◆ **WHAT IS BEING ASKED**:
Search the listing below for the word "Left" and copy each line that holds it.

◆ **EXERCISE DATA**:
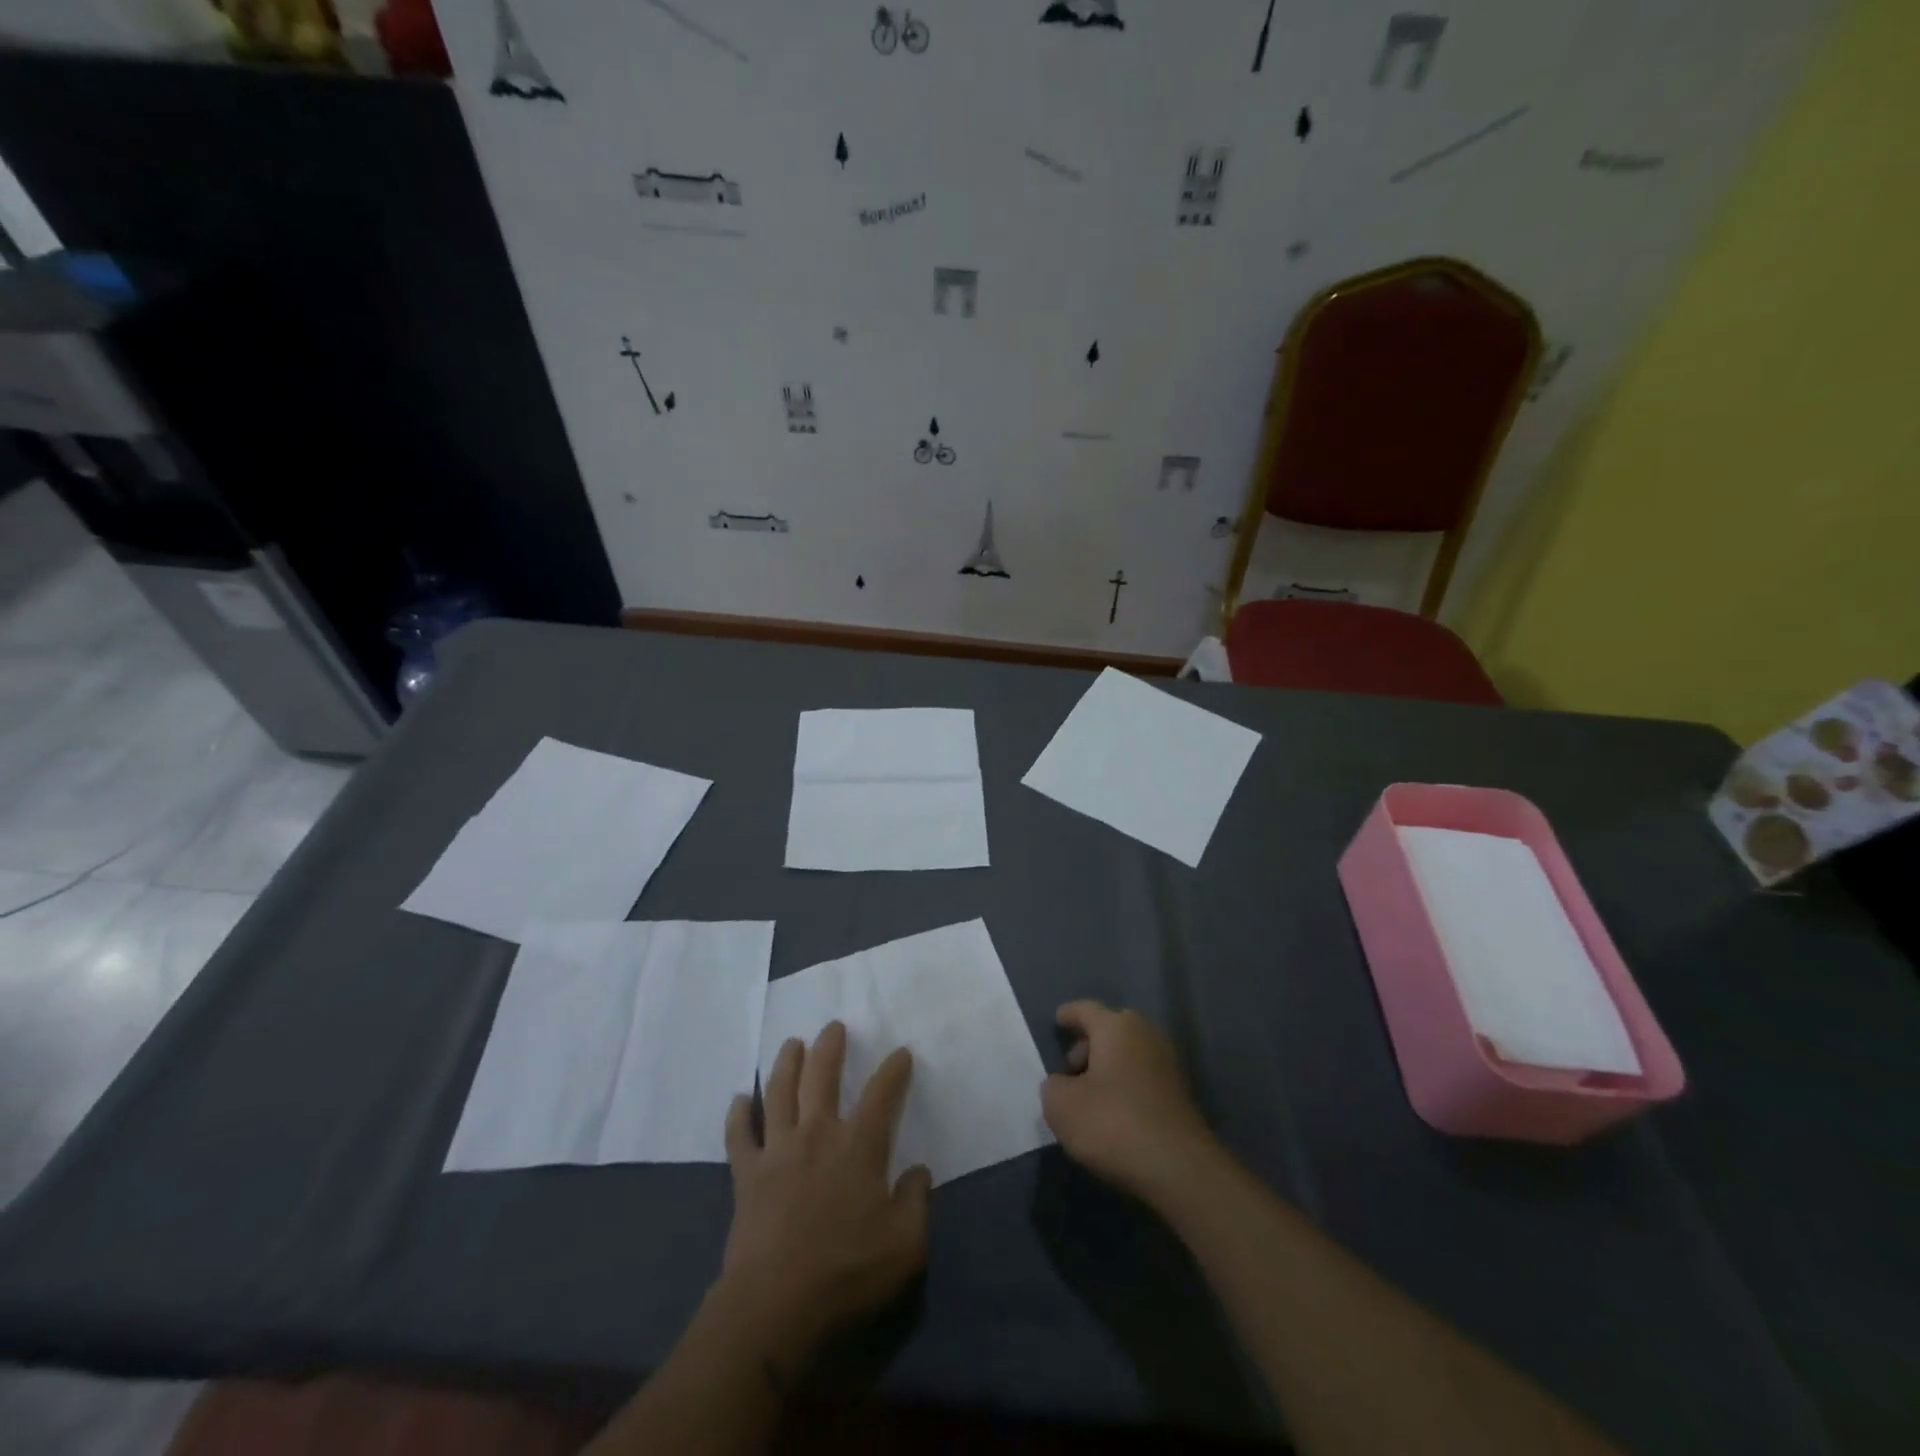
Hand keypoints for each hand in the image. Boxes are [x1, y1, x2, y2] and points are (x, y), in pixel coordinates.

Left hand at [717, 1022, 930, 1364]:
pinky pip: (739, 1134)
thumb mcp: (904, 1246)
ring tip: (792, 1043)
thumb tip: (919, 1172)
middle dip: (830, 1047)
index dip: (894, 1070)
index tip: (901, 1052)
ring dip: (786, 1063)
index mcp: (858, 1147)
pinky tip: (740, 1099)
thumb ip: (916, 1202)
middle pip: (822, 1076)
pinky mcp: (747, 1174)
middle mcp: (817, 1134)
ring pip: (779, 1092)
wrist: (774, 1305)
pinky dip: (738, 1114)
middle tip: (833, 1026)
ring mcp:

--

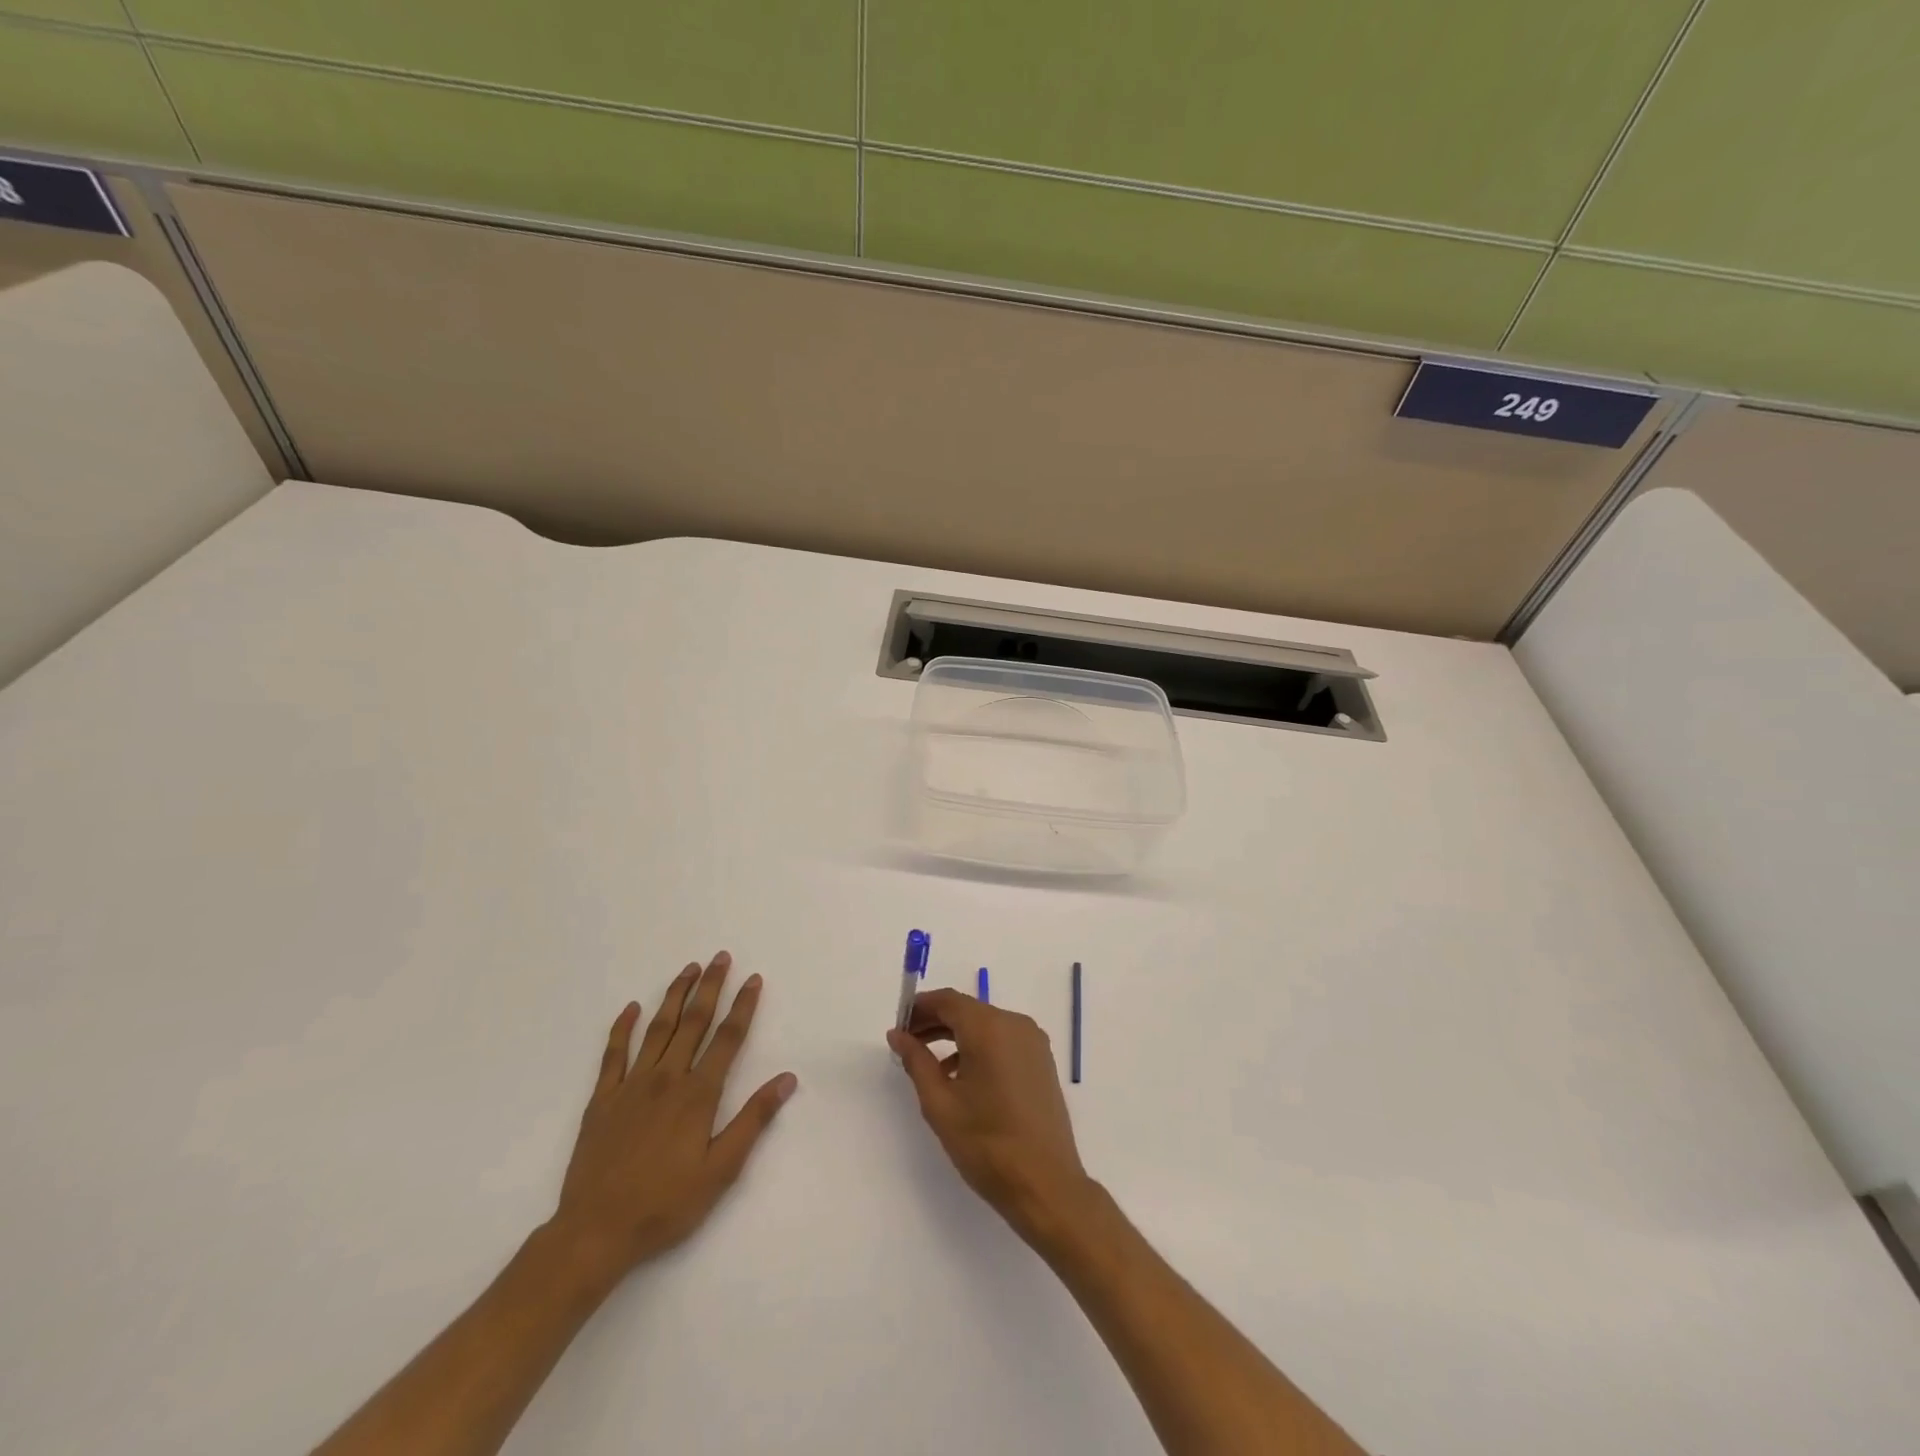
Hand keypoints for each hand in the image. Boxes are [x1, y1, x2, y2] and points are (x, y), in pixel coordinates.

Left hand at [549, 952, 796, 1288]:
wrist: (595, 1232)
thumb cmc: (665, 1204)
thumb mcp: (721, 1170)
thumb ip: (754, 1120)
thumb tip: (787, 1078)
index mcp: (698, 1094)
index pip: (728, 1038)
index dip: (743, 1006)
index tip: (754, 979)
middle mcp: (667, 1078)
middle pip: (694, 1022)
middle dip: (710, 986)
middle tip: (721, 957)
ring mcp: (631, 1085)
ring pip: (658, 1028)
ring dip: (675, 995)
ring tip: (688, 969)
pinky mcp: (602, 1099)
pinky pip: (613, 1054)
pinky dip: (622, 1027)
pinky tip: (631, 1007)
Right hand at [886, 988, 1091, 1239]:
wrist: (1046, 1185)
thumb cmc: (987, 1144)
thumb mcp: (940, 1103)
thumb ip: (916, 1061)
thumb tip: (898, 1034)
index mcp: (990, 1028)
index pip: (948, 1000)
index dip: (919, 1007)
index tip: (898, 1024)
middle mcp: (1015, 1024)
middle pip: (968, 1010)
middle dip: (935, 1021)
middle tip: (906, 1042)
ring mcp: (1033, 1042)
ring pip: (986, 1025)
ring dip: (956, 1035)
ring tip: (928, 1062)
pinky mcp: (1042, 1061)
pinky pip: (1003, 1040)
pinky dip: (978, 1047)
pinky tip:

==

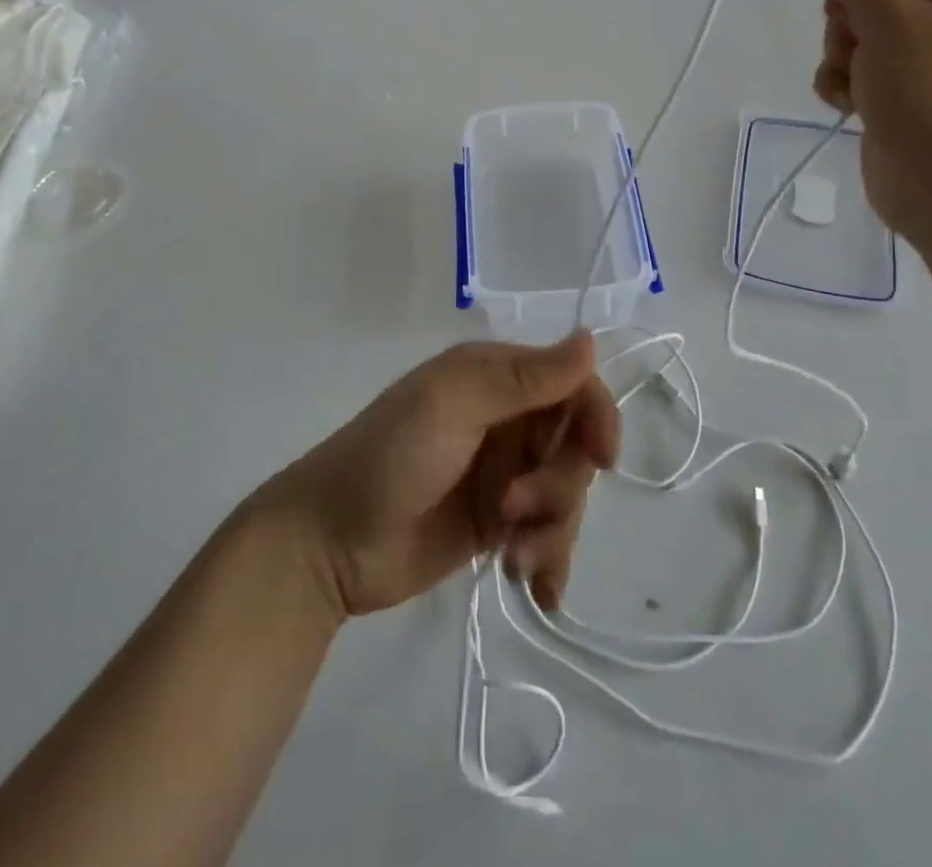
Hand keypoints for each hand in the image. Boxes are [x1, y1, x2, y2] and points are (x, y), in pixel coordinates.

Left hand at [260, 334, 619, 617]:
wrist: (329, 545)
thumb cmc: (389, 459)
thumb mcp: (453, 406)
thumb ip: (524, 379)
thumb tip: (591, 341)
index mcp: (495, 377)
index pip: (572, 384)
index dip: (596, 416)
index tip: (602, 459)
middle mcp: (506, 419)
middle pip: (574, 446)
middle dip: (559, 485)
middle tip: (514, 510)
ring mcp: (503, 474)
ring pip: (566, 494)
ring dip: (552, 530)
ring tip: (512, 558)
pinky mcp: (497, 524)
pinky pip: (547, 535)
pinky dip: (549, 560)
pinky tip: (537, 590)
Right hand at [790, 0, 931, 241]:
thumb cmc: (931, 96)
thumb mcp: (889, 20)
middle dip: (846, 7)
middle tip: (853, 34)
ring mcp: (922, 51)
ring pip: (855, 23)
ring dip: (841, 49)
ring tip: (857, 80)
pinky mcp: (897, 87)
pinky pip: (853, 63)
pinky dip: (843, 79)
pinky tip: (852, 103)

◆ **EXERCISE RESULT**:
Left hand at [717, 1022, 930, 1364]:
Left hand at [549, 952, 796, 1288]:
Left hand at [260, 334, 619, 617]:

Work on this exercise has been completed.